Evidence is now accumulating that artists, like other workers, are prey to a wide variety of occupational diseases caused by the materials with which they work.  In order to make information on health hazards available to artists, ART WORKERS NEWS published over the last year a series of articles, “Health Hazards in Art,” by Michael McCann, Ph.D., a science writer and chemist specializing in occupational health.  The series discussed the health hazards of a variety of art techniques, including painting, print-making, ceramics, sculpture, welding, plastics, and sculpture.

The series also included articles on how to work safely with art materials, with special emphasis on proper ventilation and methods of personal protection.

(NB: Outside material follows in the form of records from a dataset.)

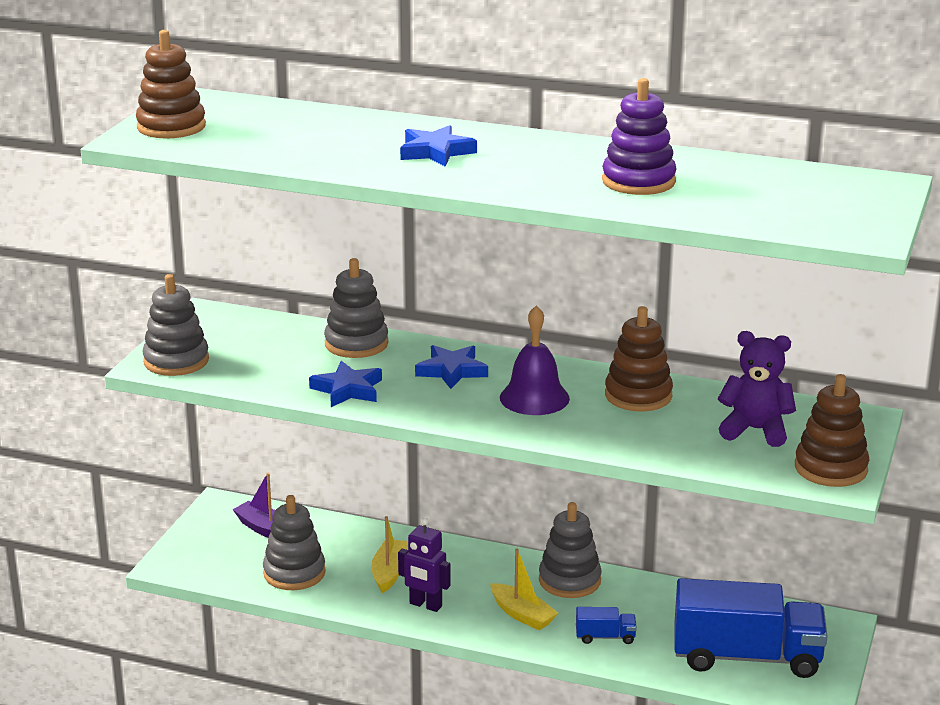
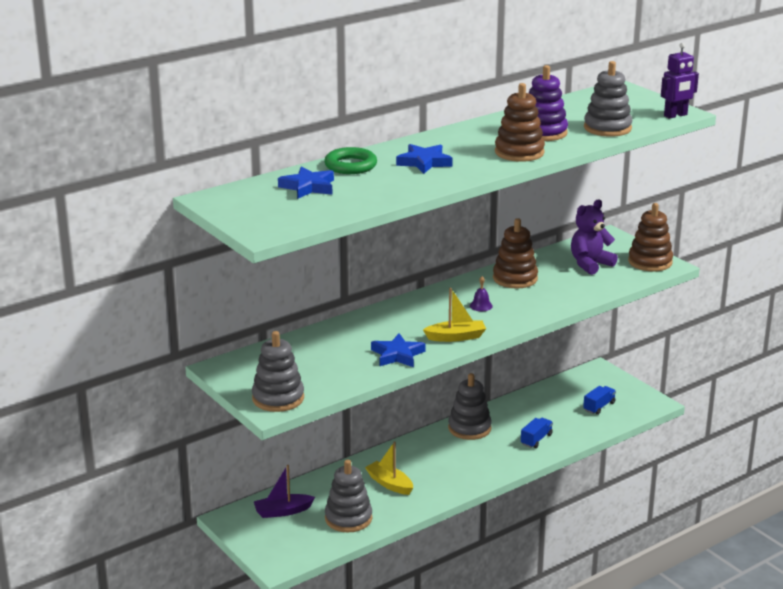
camera: 55 degrees left, 0 degrees up
brown stacking toy [136,30,206,139] -> brown stacking toy moved to [495,83,545,162]
grey stacking toy [324,258,389,358] -> grey stacking toy moved to [584,61,632,137]
purple robot [398,518,451,612] -> purple robot moved to [661,43,699,119]
blue star [415,345,488,389] -> blue star moved to [278,166,334,199]
yellow boat [490,548,558,630] -> yellow boat moved to [423,288,486,342]
purple bell [500,305,570,415] -> purple bell [470,276,493,311], size x0.48
blue truck [674,578,827,678] -> blue truck [583,386,616,415], size x0.41
none -> green ring [324,147,377,174]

Now his series is being published as a booklet with revisions and an index.  This booklet, “A Health Hazard Manual for Artists,” is available from the Foundation for the Community of Artists, 32 Union Square East, New York, NY 10003.  The cost is $2.00 plus 25 cent postage for single copies, $1.75 plus postage for 50-99 copies, and $1.50 plus postage for 100 copies or more. AN UPDATED VERSION IS AVAILABLE : Health Hazards Manual for Artists Paperback – July 17, 2008 by Michael McCann Ph.D. (Author) and Angela Babin (Author) Buy it here and support KCAC :) Amazon

 

Public Favors Arts Support

John B. Hightower, speaking at commencement exercises April 26 for the graduating class of the California College of Arts and Crafts, told the emerging artists, teachers and designers that “the litany of sustained disregard for the arts in the United States is long and cheerless. “…As practicing professional artists you will find it easier to be paid for talking about what you do rather than doing it.  Less than a small fraction of you will ever make enough income from your work as artists to do without another job…” Hightower is founder and chairman of Advocates for the Arts, the citizens’ action group with more than 5,000 affiliates in all states, that monitors legislation and engages in the precedent-setting legal cases of the Museum of Modern Art.

He paraded a good deal more of the “bad news,” then tempered it with a “now for the good news” closing, citing some fo the findings of a recent Louis Harris public opinion survey about the arts in the United States.  According to the survey, a staggering 89% of the adult public – 130 million people – feel that arts are important to the quality of life in their communities. ” In California it’s higher,” noted the speaker. “Ninety-one percent of all Californians feel the arts are important to the quality of life here.” The survey showed that the public vastly over rates the earnings of artistic professional and has no clear idea of the profits or the losses of most cultural organizations. “Paradoxically,” concluded Hightower in his final quotes from the statistics, “ninety-three million Americans would be willing to pay additional taxes of $5.00 a year if the money were used to operate cultural faculties such as theatre, music and art exhibitions.”